== Supplied records

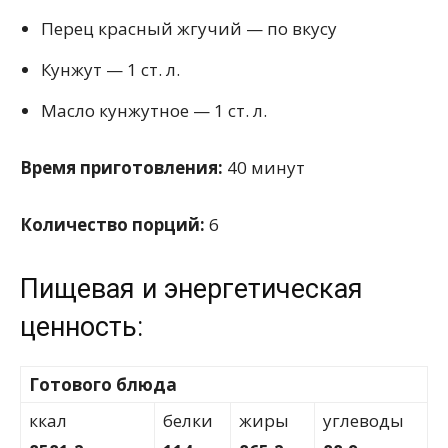
Перец красный жгучий — по вкусу
Кунжут — 1 ст. л.
Масло кунжутное — 1 ст. л.
Время приготовления:
40 минут
Количество порций:
6
Пищевая и энергетическая
ценность:
Готового блюда
ккал
белки
жиры
углеводы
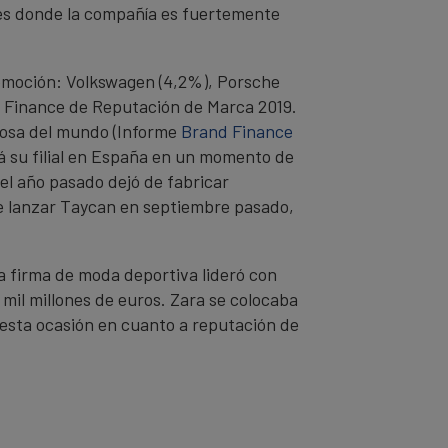
ales donde la compañía es fuertemente
tomoción: Volkswagen (4,2%), Porsche
d Finance de Reputación de Marca 2019.
liosa del mundo (Informe
Brand Finance
á su filial en España en un momento de
el año pasado dejó de fabricar
 de lanzar Taycan en septiembre pasado,
La firma de moda deportiva lideró con
mil millones de euros. Zara se colocaba
n esta ocasión en cuanto a reputación de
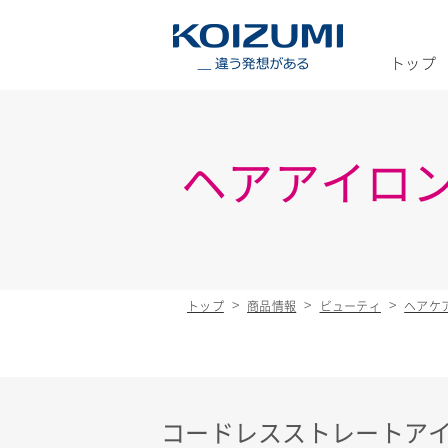
KOIZUMI _
トップ
ヘアアイロ
トップ
商品情報
ビューティ
ヘアケ
コードレスストレートア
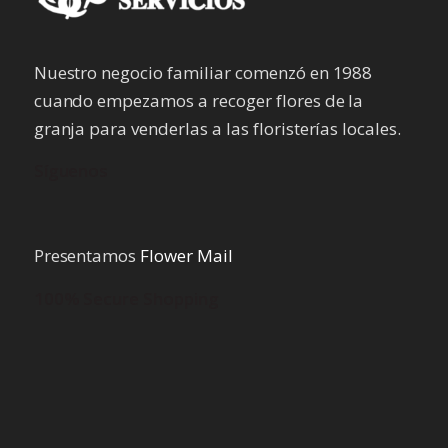
Nuestro negocio familiar comenzó en 1988
cuando empezamos a recoger flores de la
granja para venderlas a las floristerías locales.
Síguenos
Presentamos
Flower Mail
100% Secure Shopping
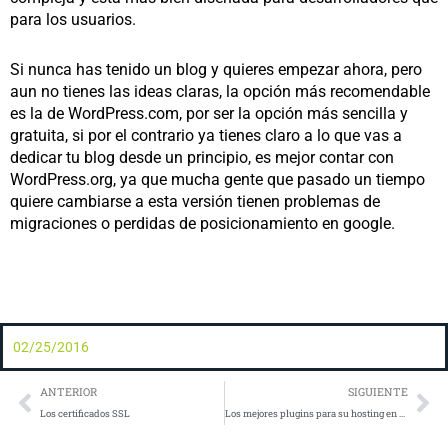
para los usuarios.
Si nunca has tenido un blog y quieres empezar ahora, pero
aun no tienes las ideas claras, la opción más recomendable
es la de WordPress.com, por ser la opción más sencilla y
gratuita, si por el contrario ya tienes claro a lo que vas a
dedicar tu blog desde un principio, es mejor contar con
WordPress.org, ya que mucha gente que pasado un tiempo
quiere cambiarse a esta versión tienen problemas de
migraciones o perdidas de posicionamiento en google.
02/25/2016
Prev
Ne
ANTERIOR
SIGUIENTE
Los certificados SSL
Los mejores plugins para su hosting en WordPress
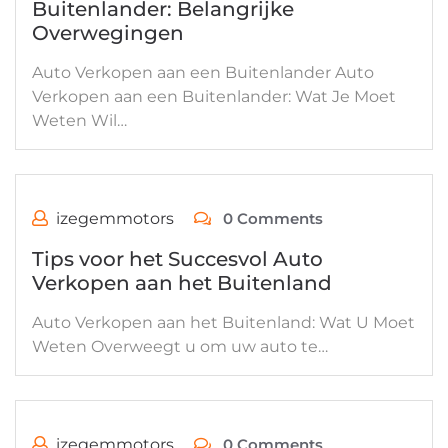
Buitenlander: Belangrijke
Overwegingen
Auto Verkopen aan een Buitenlander Auto
Verkopen aan een Buitenlander: Wat Je Moet
Weten Wil…
izegemmotors
0 Comments
Tips voor het Succesvol Auto
Verkopen aan het Buitenland
Auto Verkopen aan het Buitenland: Wat U Moet
Weten Overweegt u om uw auto te…
izegemmotors
0 Comments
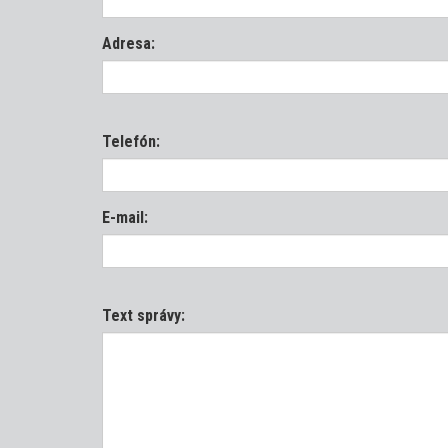
Adresa:
Telefón:
E-mail:
Text správy:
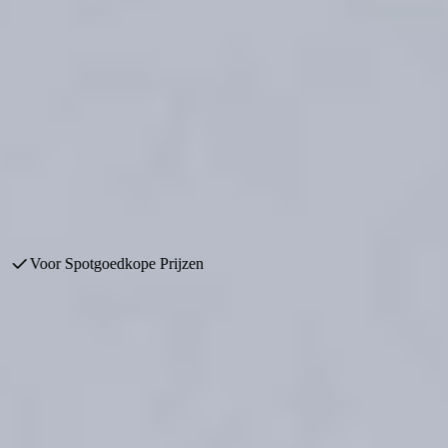
s. Daarom moeten complete designkeukens NU weg! Profiteer van luxe
Voor Spotgoedkope Prijzen
herpe prijs!
e kopen voor een veel lagere prijs. Bij Keukenwarenhuis.nl vindt u 
omkeukens met kortingen tot wel 70%!
ukenontwerpers en uitgevoerd met hoogwaardige materialen, moderne ap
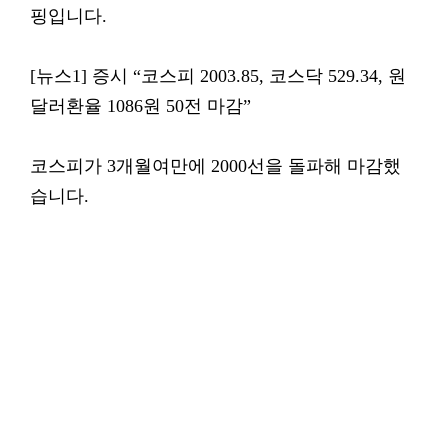
핑입니다.
[뉴스1] 증시 “코스피 2003.85, 코스닥 529.34, 원
달러환율 1086원 50전 마감”
코스피가 3개월여만에 2000선을 돌파해 마감했
습니다.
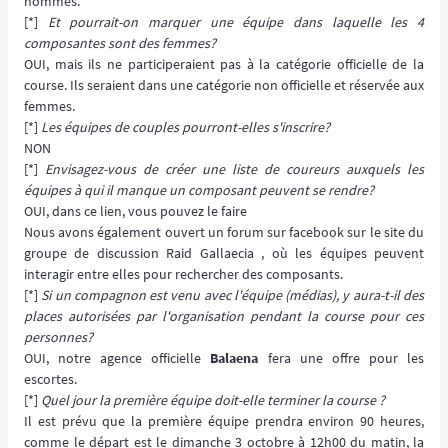
hommes.
[*]
Et pourrait-on marquer une équipe dans laquelle les 4
composantes sont des femmes?
OUI, mais ils ne participeraient pas à la catégorie officielle de la
course. Ils seraient dans une catégorie non officielle et réservée aux
femmes.
[*]
Les équipes de couples pourront-elles s'inscrire?
NON
[*]
Envisagez-vous de créer une liste de coureurs auxquels les
équipes à qui il manque un composant peuvent se rendre?
OUI, dans ce lien, vous pouvez le faire
Nous avons également ouvert un forum sur facebook sur le site du
groupe de discussion Raid Gallaecia , où les équipes peuvent
interagir entre elles pour rechercher des composants.
[*]
Si un compagnon est venu avec l'équipe (médias), y aura-t-il des
places autorisées par l'organisation pendant la course pour ces
personnes?
OUI, notre agence officielle
Balaena
fera une offre pour les
escortes.
[*]
Quel jour la première équipe doit-elle terminer la course ?
Il est prévu que la première équipe prendra environ 90 heures,
comme le départ est le dimanche 3 octobre à 12h00 du matin, la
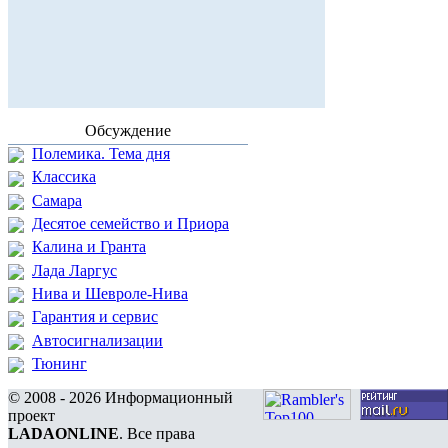
Обсуждение
Полемика. Тема дня
Классика
Самара
Десятое семейство и Приора
Калина и Гранта
Лада Ларгус
Нива и Шевроле-Нива
Гарантия и сервис
Автосигнализации
Тюнинг
© 2008 - 2026 Информационный
проект
LADAONLINE
. Все права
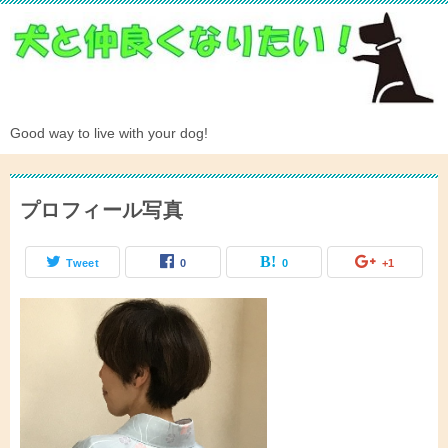
Good way to live with your dog!
プロフィール写真
Tweet
0
0
+1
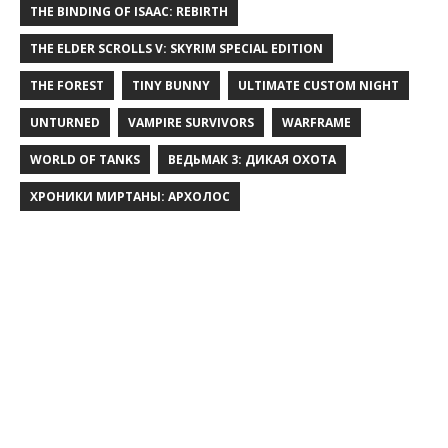
THE BINDING OF ISAAC: REBIRTH
THE ELDER SCROLLS V: SKYRIM SPECIAL EDITION
THE FOREST
TINY BUNNY
ULTIMATE CUSTOM NIGHT
UNTURNED
VAMPIRE SURVIVORS
WARFRAME
WORLD OF TANKS
ВЕДЬМАК 3: ДИКАЯ ОХОТА
ХРОНИКИ МИРТАНЫ: АРХОЛОС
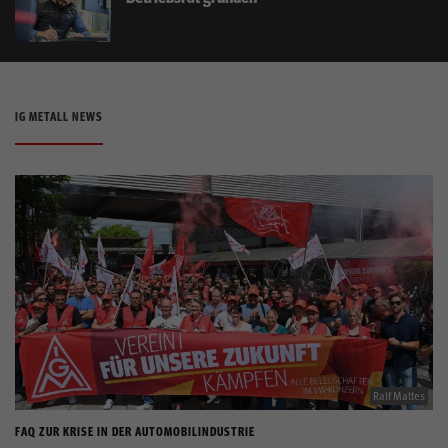
IG METALL NEWS
Ralf Mattes
FAQ ZUR KRISE IN DER AUTOMOBILINDUSTRIE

====

**Your task**: From the first line to the last, repeat the entries exactly and leave out the pictures.

**Your response**:
Перец красный жгучий — по вкусу
Кунжут — 1 ст. л.
Масло кунжутное — 1 ст. л.
Время приготовления:
40 минут
Количество порций:
6
Пищевая и энергетическая
ценность:
Готового блюда
ккал
белки
жиры
углеводы
ales donde la compañía es fuertemente
tomoción: Volkswagen (4,2%), Porsche
d Finance de Reputación de Marca 2019.
liosa del mundo (Informe
Brand Finance
á su filial en España en un momento de
el año pasado dejó de fabricar
 de lanzar Taycan en septiembre pasado,
La firma de moda deportiva lideró con
mil millones de euros. Zara se colocaba
n esta ocasión en cuanto a reputación de
KOIZUMI _
トップ
ヘアアイロ
トップ
商品情報
ビューティ
ヘアケ
コードレスストレートア
Nuestro negocio familiar comenzó en 1988
cuando empezamos a recoger flores de la
granja para venderlas a las floristerías locales.
Síguenos
Presentamos
Flower Mail
100% Secure Shopping
para los usuarios.
Si nunca has tenido un blog y quieres empezar ahora, pero
aun no tienes las ideas claras, la opción más recomendable
es la de WordPress.com, por ser la opción más sencilla y
gratuita, si por el contrario ya tienes claro a lo que vas a
dedicar tu blog desde un principio, es mejor contar con
WordPress.org, ya que mucha gente que pasado un tiempo
quiere cambiarse a esta versión tienen problemas de
migraciones o perdidas de posicionamiento en google.
02/25/2016
Prev
Ne
ANTERIOR
SIGUIENTE
Los certificados SSL
Los mejores plugins para su hosting en WordPress
Buitenlander: Belangrijke
Overwegingen
Auto Verkopen aan een Buitenlander Auto
Verkopen aan een Buitenlander: Wat Je Moet
Weten Wil…
izegemmotors
0 Comments
Tips voor het Succesvol Auto
Verkopen aan het Buitenland
Auto Verkopen aan het Buitenland: Wat U Moet
Weten Overweegt u om uw auto te…
izegemmotors
0 Comments
Adresa:
Telefón:
E-mail:
Text správy:
s. Daarom moeten complete designkeukens NU weg! Profiteer van luxe
Voor Spotgoedkope Prijzen
herpe prijs!
e kopen voor een veel lagere prijs. Bij Keukenwarenhuis.nl vindt u 
omkeukens met kortingen tot wel 70%!
ukenontwerpers en uitgevoerd met hoogwaardige materialen, moderne ap
핑입니다.
[뉴스1] 증시 “코스피 2003.85, 코스닥 529.34, 원
달러환율 1086원 50전 마감”
코스피가 3개월여만에 2000선을 돌파해 마감했
습니다.
hommes.
[*]
Et pourrait-on marquer une équipe dans laquelle les 4
composantes sont des femmes?
OUI, mais ils ne participeraient pas à la catégorie officielle de la
course. Ils seraient dans une catégorie non officielle et réservée aux
femmes.
[*]
Les équipes de couples pourront-elles s'inscrire?
NON
[*]
Envisagez-vous de créer une liste de coureurs auxquels les
équipes à qui il manque un composant peuvent se rendre?
OUI, dans ce lien, vous pouvez le faire
Nous avons également ouvert un forum sur facebook sur le site du
groupe de discussion Raid Gallaecia , où les équipes peuvent
interagir entre elles pour rechercher des composants.
[*]
Si un compagnon est venu avec l'équipe (médias), y aura-t-il des
places autorisées par l'organisation pendant la course pour ces
personnes?
OUI, notre agence officielle
Balaena
fera une offre pour les
escortes.
[*]
Quel jour la première équipe doit-elle terminer la course ?
Il est prévu que la première équipe prendra environ 90 heures,
comme le départ est le dimanche 3 octobre à 12h00 du matin, la
Обсуждение
Полемика. Тема дня
Классика
Самара
Десятое семейство и Приора
Калина и Гранта
Лада Ларгус
Нива и Шевроле-Нива
Гарантия и сервис
Автосигнализации
Тюнинг
© 2008 - 2026 Информационный
проект
LADAONLINE
. Все права
Good way to live with your dog!
プロフィール写真
Tweet
0
0
+1
THE BINDING OF ISAAC: REBIRTH
THE ELDER SCROLLS V: SKYRIM SPECIAL EDITION
THE FOREST
TINY BUNNY
ULTIMATE CUSTOM NIGHT
UNTURNED
VAMPIRE SURVIVORS
WARFRAME
WORLD OF TANKS
ВЕДЬМАК 3: ДИКАЯ ОХОТА
ХРОНИКИ МИРТАНЫ: АРХОЛОС
IG METALL NEWS
Ralf Mattes
FAQ ZUR KRISE IN DER AUTOMOBILINDUSTRIE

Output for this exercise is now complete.